In the case of Nigeria, Akabueze submitted that the nation is a potentially rich country, not a rich country as many people believe.
He added that despite the paucity of funds, the government can’t just sit down and do nothing, explaining that is why the country must borrow but keep it within reasonable limits.
His position agrees with that of Senate President Ahmad Lawan who also told journalists earlier on Thursday at the Aso Rock Villa in Abuja after a meeting with President Muhammadu Buhari that borrowing to fund infrastructure is not a bad thing, adding that is the only way the country can meet its infrastructural needs.
Lawan said revenues are not readily available while Nigerians cannot be taxed further, TrackNews Online recalls.
Speaking on Thursday night during an appearance on Channels Television Politics Today, Akabueze agreed with the Senate President that Nigeria needs to borrow to meet certain demands.
He added that the nation’s debt profile is still within acceptable limits.
He said, “It is important, first of all, for that point to sink into Nigerians that we are not a rich country; we are a potentially rich country.
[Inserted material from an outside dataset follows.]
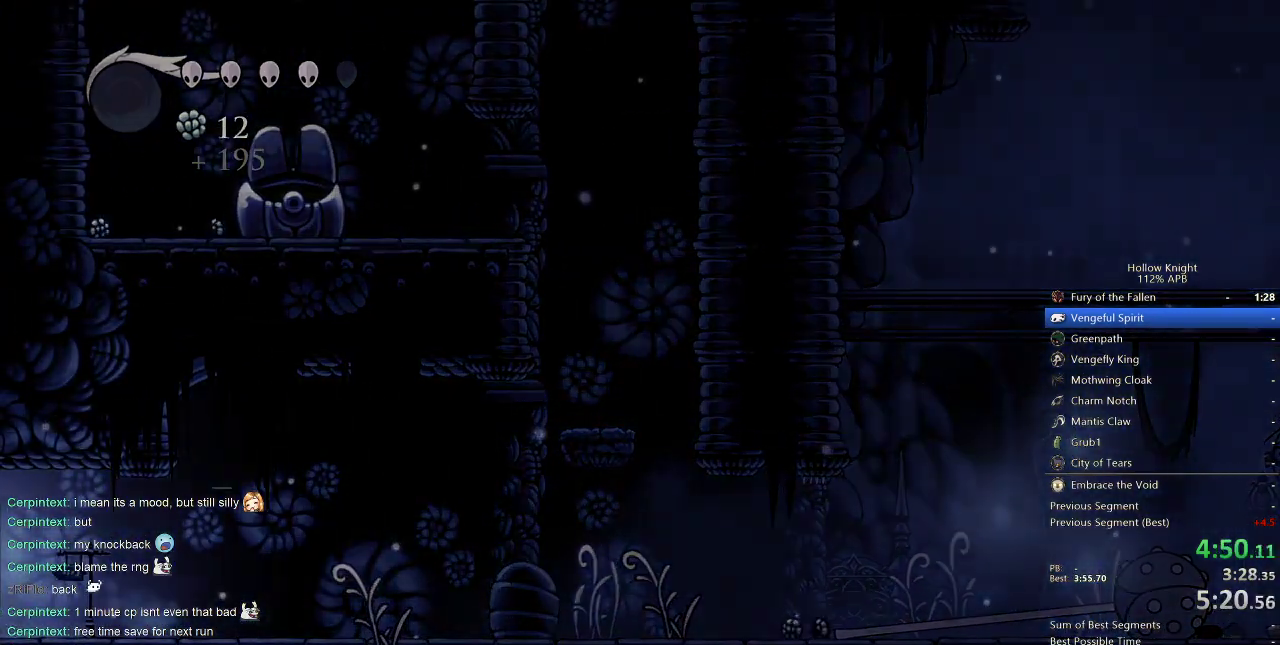
{"keys": ["left"], "events": [[67, "jump", "up"]]}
But the reality today is that we are a poor country because looking at the definition of poverty is, when the resources you have simply cannot cover your needs you are poor. At the level of individuals, sometimes the decision as to what you do is easier. But at the level of a nation, it is not that straightforward.
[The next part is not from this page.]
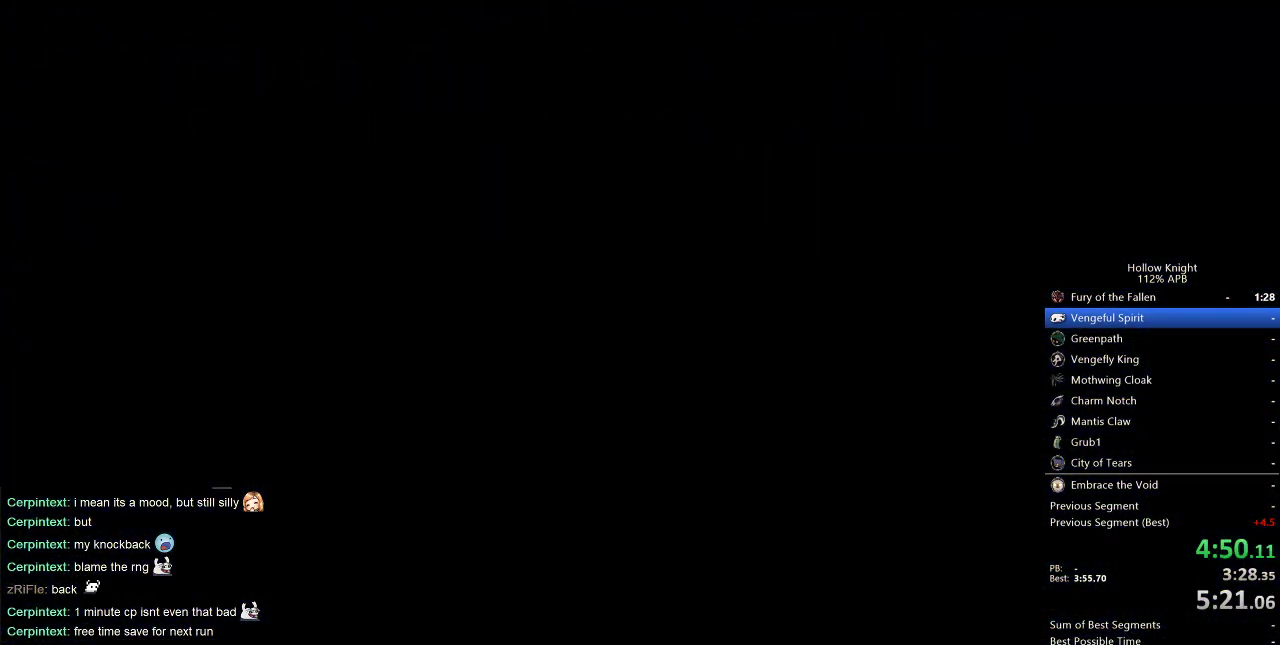
{"keys": ["left"], "events": []}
“At the level of a nation, the government has certain mandatory obligations. For instance, the Constitution says the primary duty or function of government is the security and welfare of the people. So, if the security of the people is threatened, government cannot say or throw its hands in the air and say ‘we don’t have money, therefore, there is nothing doing.’ There are mandatory obligations that government has to the people which it has to figure out a way to deal with. And globally, borrowing is one of the ways that government does that as long as the government has its eyes on sustainability.
“It will be hard to find that country around the world that does not borrow. So, borrowing per se is not an issue; and sustainability is simply about putting your eyes on making sure that when it is time to pay up the debt that you borrowed (sic), that you can do so.”
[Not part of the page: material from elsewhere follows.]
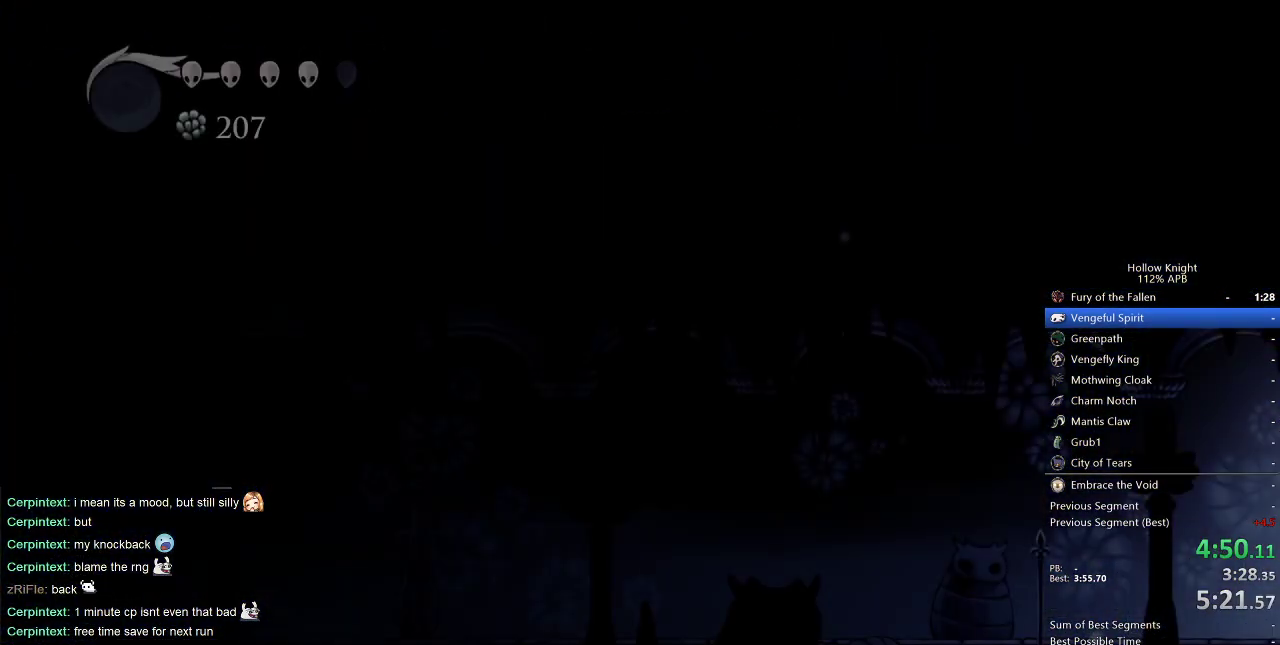
{"keys": ["left"], "events": []}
Justifying why the current administration has borrowed so much since assuming power in 2015, the BOF boss blamed the global recession, current dollar to naira exchange rate as well as dwindling oil prices for the increased debts.
“It is also true that government has taken loans substantially since 2015. First, there was recession in 2016/2017. If you recall in 2015, oil prices sank, leading up to 2016. That triggered recession for many oil producing and oil dependent economies. That creates the need to borrow. When an economy goes into recession – and that is part of what I was saying that a nation is not the same as an individual – nations tend to act counter cyclically. When you find yourself in a recession, the time-tested way to get out of recession is to what we call ‘spending your way out of recession,” he added.